Di samping itu, tidak dapat dipungkiri bahwa di Cicalengka ada suatu ruang publik yang sering digunakan sebagai tempat berkesenian. Tempat itu dinamakan Gedung Pertemuan Rakyat atau Gedung Nasional (GDN). Konon, gedung tersebut dibangun saat masa-masa revolusi Indonesia yang berlangsung tahun 1940-an. Sementara hingga sekarang ini gedung itu tidak jarang dimanfaatkan untuk kegiatan teater dan pertunjukan musik yang diadakan secara insidental. Pada hari-hari biasa, GDN sering juga digunakan oleh masyarakat sebagai sarana olahraga bulu tangkis. Dengan ukuran ruangan yang cukup luas, gedung tersebut diatur dengan nuansa lapangan bulu tangkis, selain di bagian depannya terdapat panggung kecil sebagai latar untuk kegiatan seni. Belum lagi letaknya yang berada di pusat Cicalengka, GDN menjadi salah satu ruang publik yang strategis untuk menggelar setiap acara besar tertutup.

▶ [CATATAN YANG TERSEDIA]
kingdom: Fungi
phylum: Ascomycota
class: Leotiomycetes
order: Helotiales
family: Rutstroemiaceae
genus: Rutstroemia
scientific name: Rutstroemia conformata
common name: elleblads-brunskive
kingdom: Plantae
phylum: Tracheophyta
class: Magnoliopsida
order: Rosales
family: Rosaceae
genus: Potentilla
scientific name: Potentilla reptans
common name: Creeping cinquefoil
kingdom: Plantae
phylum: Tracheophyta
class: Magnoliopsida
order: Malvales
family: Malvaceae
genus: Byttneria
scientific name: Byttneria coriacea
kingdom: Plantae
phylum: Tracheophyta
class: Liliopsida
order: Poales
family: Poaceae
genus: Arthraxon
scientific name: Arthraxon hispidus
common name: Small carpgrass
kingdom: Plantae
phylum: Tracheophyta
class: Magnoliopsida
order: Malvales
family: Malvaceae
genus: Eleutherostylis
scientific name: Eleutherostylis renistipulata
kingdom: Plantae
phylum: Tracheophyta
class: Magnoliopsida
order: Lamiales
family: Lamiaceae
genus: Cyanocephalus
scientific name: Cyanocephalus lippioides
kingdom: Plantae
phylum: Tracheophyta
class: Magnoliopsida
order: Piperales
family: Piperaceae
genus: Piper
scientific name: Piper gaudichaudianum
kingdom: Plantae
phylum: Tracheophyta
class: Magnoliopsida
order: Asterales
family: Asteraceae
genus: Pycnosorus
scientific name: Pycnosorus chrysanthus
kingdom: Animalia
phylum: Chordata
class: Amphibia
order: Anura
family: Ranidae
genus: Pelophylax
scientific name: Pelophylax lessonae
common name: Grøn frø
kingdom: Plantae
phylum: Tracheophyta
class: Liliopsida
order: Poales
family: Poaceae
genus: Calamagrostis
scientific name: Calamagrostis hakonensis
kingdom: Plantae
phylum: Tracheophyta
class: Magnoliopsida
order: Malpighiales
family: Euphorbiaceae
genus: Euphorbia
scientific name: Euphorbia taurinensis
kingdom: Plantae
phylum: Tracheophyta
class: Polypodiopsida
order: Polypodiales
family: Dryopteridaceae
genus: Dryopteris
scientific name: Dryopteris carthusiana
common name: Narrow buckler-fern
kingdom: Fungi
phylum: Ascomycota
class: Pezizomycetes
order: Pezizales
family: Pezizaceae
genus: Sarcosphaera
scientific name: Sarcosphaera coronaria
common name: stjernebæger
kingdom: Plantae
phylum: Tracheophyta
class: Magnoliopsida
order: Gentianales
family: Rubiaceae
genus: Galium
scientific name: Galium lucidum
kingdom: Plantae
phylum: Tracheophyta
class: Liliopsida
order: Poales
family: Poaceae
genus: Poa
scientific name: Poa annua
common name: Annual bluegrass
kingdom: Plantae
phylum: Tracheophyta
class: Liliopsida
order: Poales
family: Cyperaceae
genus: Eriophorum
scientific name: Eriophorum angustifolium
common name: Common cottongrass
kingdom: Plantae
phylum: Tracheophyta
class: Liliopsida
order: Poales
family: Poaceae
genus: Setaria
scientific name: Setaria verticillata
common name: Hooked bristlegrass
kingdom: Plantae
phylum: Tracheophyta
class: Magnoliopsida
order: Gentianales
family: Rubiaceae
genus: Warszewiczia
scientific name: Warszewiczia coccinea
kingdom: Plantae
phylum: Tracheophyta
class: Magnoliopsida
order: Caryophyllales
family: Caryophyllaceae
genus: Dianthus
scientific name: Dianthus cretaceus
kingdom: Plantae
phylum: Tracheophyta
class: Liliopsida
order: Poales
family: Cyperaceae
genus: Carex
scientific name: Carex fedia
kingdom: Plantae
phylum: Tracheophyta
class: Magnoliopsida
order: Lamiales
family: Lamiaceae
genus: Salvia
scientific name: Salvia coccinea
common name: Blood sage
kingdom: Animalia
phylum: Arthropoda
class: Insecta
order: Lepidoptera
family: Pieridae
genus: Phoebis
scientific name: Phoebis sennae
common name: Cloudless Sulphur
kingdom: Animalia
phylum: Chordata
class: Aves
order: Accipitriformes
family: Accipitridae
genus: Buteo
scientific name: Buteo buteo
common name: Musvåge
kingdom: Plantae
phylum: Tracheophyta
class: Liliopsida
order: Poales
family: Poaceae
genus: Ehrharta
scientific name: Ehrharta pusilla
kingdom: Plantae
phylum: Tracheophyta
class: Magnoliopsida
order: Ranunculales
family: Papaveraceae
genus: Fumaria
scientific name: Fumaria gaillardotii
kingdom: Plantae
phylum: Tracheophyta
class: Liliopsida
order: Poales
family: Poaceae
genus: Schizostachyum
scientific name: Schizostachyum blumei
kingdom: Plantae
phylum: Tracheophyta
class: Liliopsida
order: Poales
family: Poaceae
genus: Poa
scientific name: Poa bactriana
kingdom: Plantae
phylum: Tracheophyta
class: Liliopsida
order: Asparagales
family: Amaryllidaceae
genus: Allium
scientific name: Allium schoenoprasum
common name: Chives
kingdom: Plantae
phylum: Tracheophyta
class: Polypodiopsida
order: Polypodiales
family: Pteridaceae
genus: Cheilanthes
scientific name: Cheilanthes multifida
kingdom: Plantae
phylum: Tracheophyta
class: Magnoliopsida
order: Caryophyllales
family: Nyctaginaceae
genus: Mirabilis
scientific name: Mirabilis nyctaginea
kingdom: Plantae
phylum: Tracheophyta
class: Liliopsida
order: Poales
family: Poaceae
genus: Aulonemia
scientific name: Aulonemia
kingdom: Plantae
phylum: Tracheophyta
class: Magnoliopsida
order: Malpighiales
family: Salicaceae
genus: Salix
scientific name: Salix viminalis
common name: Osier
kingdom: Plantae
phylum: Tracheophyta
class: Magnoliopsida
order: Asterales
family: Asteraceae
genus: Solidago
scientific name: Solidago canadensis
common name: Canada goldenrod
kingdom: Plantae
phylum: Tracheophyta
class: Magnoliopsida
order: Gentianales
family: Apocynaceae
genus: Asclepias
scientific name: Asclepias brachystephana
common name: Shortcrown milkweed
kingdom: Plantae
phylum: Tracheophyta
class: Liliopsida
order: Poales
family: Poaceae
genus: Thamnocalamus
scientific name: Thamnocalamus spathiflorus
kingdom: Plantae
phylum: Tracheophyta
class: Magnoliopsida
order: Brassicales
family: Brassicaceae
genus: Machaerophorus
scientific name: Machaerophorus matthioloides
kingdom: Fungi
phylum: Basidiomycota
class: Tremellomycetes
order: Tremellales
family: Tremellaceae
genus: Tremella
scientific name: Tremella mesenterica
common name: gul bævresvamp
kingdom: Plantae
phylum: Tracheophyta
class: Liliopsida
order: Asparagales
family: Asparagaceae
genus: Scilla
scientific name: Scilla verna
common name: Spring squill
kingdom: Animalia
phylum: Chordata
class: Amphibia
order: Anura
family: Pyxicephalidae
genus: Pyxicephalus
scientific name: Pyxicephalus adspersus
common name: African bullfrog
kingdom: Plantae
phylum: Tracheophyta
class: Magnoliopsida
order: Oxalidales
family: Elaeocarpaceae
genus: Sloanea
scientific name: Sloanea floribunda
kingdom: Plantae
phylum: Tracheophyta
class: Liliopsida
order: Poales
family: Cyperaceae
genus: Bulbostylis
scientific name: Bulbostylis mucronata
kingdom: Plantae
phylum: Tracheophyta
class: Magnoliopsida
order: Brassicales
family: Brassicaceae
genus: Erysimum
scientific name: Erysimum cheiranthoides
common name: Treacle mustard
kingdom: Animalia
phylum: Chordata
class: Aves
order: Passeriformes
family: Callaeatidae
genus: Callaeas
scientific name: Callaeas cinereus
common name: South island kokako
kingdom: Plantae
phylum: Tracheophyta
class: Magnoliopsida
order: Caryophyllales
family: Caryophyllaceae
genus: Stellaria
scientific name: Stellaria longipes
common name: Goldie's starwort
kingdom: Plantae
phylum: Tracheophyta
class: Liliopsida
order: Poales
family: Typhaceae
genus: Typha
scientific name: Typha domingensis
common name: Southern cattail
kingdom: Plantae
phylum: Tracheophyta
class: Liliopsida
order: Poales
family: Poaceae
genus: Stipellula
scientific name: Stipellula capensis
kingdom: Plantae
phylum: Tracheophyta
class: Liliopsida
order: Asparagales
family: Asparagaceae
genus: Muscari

▶ [SOAL LATIHAN]
**A)** Tulis ulang paragraf halaman bacaan yang diawali "Di samping itu, tidak dapat dipungkiri" dalam bentuk daftar singkat tanpa menghilangkan fakta pokoknya.
**B)** Sebutkan semua nama dan singkatan yang digunakan halaman bacaan untuk menyebut gedung di Cicalengka tersebut.
Catatan tersebut merupakan bahan tersendiri yang terpisah dari halaman bacaan.

▶ [DAFTAR JAWABAN]
**A)**
- Di Cicalengka terdapat ruang publik untuk berkesenian, yaitu Gedung Pertemuan Rakyat atau Gedung Nasional (GDN).
- Gedung ini konon dibangun pada masa revolusi Indonesia tahun 1940-an.
- Hingga kini gedung ini kerap dipakai untuk teater dan pertunjukan musik yang diadakan secara insidental.
- Pada hari biasa, masyarakat menggunakannya untuk bermain bulu tangkis.
- Ruangannya cukup luas dan ditata seperti lapangan bulu tangkis, dengan panggung kecil di bagian depan untuk kegiatan seni.
- Letaknya di pusat Cicalengka menjadikannya ruang publik yang strategis untuk acara besar tertutup.

**B)**
- Gedung Pertemuan Rakyat
- Gedung Nasional
- GDN